Article Text

Pilot data from the implementation of the neonatal emergencies and stabilisation training (nest) course
  1. S M Mohinuddin,
  2. N Ratnavel
  1. London Neonatal Transfer Service, Barts and the London Children's Hospital, London, UK


Background Newborn Life Support (NLS) course caters to the training needs of professionals who attend newborn resuscitation. NLS course is based on the physiological changes around the time of birth and focuses on airway techniques and the newborn resuscitation algorithm.

The need for a course beyond NLS that covers practical aspects of management of common neonatal emergencies has been widely recognised. Furthermore with the evolution of neonatal networks and centralisation of care with dedicated transfer teams, concerns have been raised about the loss of skill and confidence amongst staff especially at smaller hospitals. In order to facilitate ongoing education and to address such concerns, an outreach education programme called NEST has been piloted by our neonatal transfer service (NTS).

Objectives To bridge the gap in the training needs for neonatal professionals by creating a training course for the management of common neonatal emergencies.

Methods This program uses a pedagogic approach to the management of common neonatal emergencies in a multidisciplinary team. Varying educational methods such as lectures, facilitated simulation and communication exercises, case discussions and workshops were used. Participants were given a pre and post course standardised questionnaire. These questions were in the form of free text on the relevance, applicability and improvement; Likert scale questions on aspects of knowledge, skills and confidence.

Results The program was run at four locations in which 80 professionals (5 consultants, 20 junior ST, 15 senior ST trainees and 40 nursing staff) participated.
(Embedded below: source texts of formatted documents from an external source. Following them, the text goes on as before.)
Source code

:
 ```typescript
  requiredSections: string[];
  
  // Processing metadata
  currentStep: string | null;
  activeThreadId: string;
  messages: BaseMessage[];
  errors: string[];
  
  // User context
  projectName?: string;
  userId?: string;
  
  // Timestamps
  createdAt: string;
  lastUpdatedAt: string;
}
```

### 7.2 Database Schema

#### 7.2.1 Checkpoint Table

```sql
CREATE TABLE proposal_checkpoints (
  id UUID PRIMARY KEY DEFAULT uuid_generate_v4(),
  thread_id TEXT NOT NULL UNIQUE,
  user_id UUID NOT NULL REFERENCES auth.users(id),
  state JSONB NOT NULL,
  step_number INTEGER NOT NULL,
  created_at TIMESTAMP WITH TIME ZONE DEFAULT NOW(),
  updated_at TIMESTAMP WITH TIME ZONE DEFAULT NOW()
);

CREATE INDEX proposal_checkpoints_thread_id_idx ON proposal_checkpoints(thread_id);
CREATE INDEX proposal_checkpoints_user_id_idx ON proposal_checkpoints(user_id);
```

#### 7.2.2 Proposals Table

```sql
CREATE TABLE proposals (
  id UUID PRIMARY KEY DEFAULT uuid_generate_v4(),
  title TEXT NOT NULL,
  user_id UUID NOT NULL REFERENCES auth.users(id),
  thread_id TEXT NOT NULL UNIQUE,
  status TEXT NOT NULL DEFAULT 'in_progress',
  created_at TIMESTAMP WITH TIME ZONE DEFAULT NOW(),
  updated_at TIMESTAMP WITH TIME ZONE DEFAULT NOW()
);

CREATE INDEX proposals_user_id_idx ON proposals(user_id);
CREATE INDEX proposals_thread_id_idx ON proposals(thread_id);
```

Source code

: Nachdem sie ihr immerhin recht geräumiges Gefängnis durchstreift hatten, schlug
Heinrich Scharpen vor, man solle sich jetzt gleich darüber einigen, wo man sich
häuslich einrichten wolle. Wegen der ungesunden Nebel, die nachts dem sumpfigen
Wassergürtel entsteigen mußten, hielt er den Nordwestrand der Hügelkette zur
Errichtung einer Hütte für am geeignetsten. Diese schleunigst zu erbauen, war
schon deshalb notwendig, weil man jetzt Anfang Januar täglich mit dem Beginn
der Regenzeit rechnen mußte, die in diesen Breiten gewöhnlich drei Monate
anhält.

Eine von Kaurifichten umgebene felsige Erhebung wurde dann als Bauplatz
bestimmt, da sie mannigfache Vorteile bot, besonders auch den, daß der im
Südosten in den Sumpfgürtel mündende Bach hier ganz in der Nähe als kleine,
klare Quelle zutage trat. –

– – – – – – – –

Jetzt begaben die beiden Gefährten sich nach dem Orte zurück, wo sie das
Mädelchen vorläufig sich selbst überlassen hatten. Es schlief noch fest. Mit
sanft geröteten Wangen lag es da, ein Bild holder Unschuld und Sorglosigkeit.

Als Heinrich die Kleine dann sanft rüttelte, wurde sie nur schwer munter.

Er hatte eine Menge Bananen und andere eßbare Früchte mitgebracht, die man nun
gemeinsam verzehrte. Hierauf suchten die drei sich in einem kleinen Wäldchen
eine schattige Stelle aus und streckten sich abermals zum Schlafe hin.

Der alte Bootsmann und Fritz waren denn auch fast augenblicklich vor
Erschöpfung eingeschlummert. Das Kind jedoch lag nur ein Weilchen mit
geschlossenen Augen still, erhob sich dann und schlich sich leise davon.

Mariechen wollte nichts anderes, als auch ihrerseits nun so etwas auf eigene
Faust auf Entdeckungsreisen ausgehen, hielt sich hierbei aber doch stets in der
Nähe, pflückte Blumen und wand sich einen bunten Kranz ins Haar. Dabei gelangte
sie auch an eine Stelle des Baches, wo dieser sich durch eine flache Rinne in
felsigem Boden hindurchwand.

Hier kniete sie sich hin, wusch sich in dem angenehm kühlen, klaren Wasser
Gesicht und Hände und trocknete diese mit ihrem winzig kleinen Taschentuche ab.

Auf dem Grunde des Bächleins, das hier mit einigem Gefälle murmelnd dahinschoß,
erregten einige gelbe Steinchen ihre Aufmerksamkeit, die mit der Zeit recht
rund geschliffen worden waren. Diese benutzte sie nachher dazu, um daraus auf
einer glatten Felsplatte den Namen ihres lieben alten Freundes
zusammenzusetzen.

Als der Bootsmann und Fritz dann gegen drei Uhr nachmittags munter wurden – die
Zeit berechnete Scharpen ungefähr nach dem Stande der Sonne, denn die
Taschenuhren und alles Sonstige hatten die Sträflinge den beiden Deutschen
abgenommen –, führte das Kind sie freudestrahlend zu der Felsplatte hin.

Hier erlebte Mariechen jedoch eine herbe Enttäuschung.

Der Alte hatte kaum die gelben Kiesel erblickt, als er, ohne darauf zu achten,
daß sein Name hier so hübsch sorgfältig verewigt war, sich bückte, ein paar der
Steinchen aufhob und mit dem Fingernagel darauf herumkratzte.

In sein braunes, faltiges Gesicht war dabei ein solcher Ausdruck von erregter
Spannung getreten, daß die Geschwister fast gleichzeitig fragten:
As compared to the pre course score, a mean 8 point improvement was seen in the post course evaluation. All participants expressed that the course was relevant and applicable to their clinical work.

Conclusion We have shown that a practical course beyond the level of NLS can be delivered with good uptake. Provisional results show a subjective improvement in the participant's knowledge, skills and confidence. Further implementation, evaluation and standardisation of such a course is recommended.